Welcome Namcisumeht!

  • Welcome  Namcisumeht ! And thanks for joining us! When you get a chance, please tell us about yourself and your background in Epicurean philosophy.


    It would be particularly helpful if you could tell us (1) how you found this forum, and (2) how much background reading you have done in Epicurus. As an aid in the latter, we have prepared the following list of core reading.


    We look forward to talking with you!


    ----------------------- Epicurean Works I Have Read ---------------------------------


    1 The Biography of Epicurus By Diogenes Laertius (Chapter 10). This includes all Epicurus' letters and the Authorized Doctrines. Supplement with the Vatican list of Sayings.

    2 "Epicurus And His Philosophy" - Norman DeWitt

    3 "On The Nature of Things"- Lucretius

    4 Cicero's "On Ends" - Torquatus Section

    5 Cicero's "On The Nature of the Gods" - Velleius Section

    6 The Inscription of Diogenes of Oinoanda - Martin Ferguson Smith translation

    7 "A Few Days In Athens" - Frances Wright

    8 Lucian Core Texts on Epicurus: (1) Alexander the Oracle-Monger, (2) Hermotimus (3) Others?

    9 Plato's Philebus

    10 Philodemus "On Methods of Inference" (De Lacy version, including his appendix on relationship of Epicurean canon to Aristotle and other Greeks)

    11 "The Greeks on Pleasure" -Gosling & Taylor Sections on Epicurus, especially on katastematic and kinetic pleasure.

  • Thanks. I find that Epicureanism resonates the most with modern theories of human behavior and the science of happiness(e.g. Daniel Gilbert).

  • I have not seen a line-by-line review by an authority organized in exactly that way. Most of the time (for example, Dewitt) they approach by topic, and then cite the doctrines underneath each topic, and/or include the doctrines in the topical index at the end of the book.



    When you say you have read everything by Epicurus, in what form, with what commentary? Something like the Epicurus Reader, or Bailey's Collected Works, or what.


    Also, it sounds like you've not read Lucretius, so that would be good to add to a reading list at some point.

  • There's a doctrine by doctrine commentary starting here:

    http://wiki.epicurism.info/Principal_Doctrine_1/

    And from there you can navigate to other texts.


    Also this page links to translations:

    https://duckduckgo.com/?sites=…ck.net&q=Epicurus+&ia=web

    It includes notes on translation but not commentary.


    And in this forum there are subforums for the doctrines and other texts, but the amount of commentary varies. That's a great place for discussion though.

  • Thanks. I find that Epicureanism resonates the most with modern theories of human behavior and the science of happiness(e.g. Daniel Gilbert).

    Welcome!

    i would agree that positive psychology and the modern science of happiness have echoes of Epicureanism especially when it comes to the importance of social interactions and friendship.

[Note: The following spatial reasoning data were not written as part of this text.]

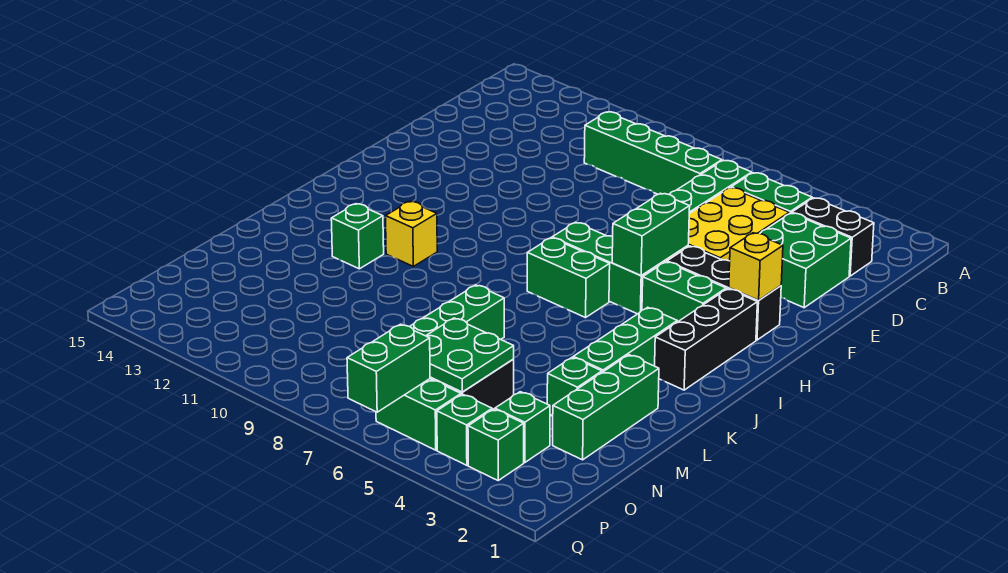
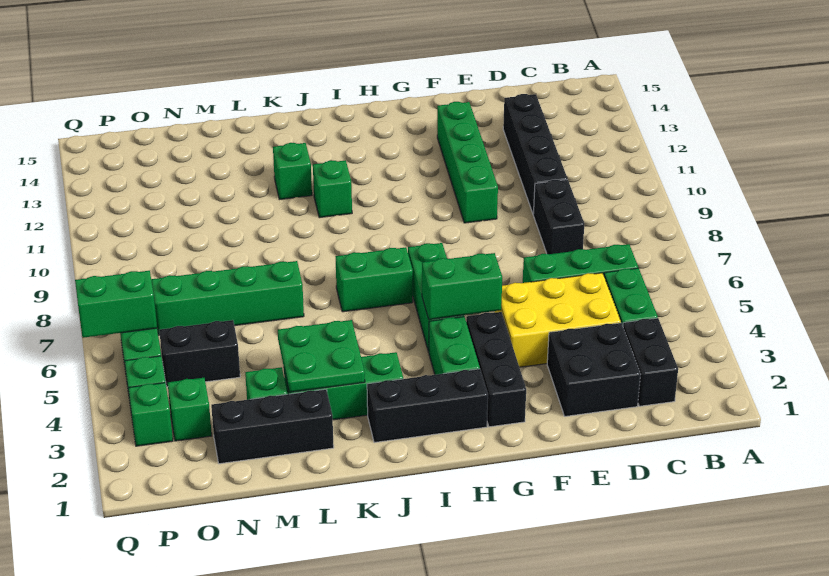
green 1x4 brick [584,112,722,194] -> green 1x4 brick moved to [437,102,498,223]
green 2x2 brick [760,213,851,308] -> black 2x2 brick [547,323,641,416]
none -> black 1x2 brick [533,179,584,254]
none -> black 1x4 brick [503,94,567,214]
yellow 1x1 brick [729,233,783,300] -> none
green 1x2 brick [527,238,610,318] -> green 1x2 brick turned to [336,247,413,312]
yellow 1x1 brick [386,201,437,266] -> green 1x1 brick [313,160,352,218]
green 1x3 brick [553,355,659,460] -> black 1x3 brick [211,389,334,464]
green 2x2 plate [426,318,514,392] -> green 2x2 plate moved to [278,320,365,392]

I find some of the books and research by Gilbert, Seligman, Csikszentmihalyi, and others very interesting. I've even tried making my way through the free Coursera Science of Happiness course from Yale.

    However, I read an article not long ago that made me realize that Epicureanism is NOT identical with positive psychology in its popularized forms:

    https://www.vox.com/the-highli…iness-religion-secularism

    "Seligman’s inclusion of material achievement in the components of happiness has also raised eyebrows. He has theorized that people who have not achieved some degree of mastery and success in the world can’t be said to be flourishing. He once described a “thirty-two-year-old Harvard University summa in mathematics who is fluent in Russian and Japanese and runs her own hedge fund” as a “poster child for positive psychology.” But this can make well-being seem exclusive and out of reach, since accomplishment of this kind is not possible to all, or even most."

    Whether that's a correct interpretation of Seligman's work is up for debate. If it is, that all sounds very Aristotelian or Peripatetic to me. Epicurus wanted eudaimonia to be accessible to everyone! I think we can learn from a variety of sources - and the more people explore what it takes to truly be happy, the better - but we just have to be ready to read and learn with critical eyes.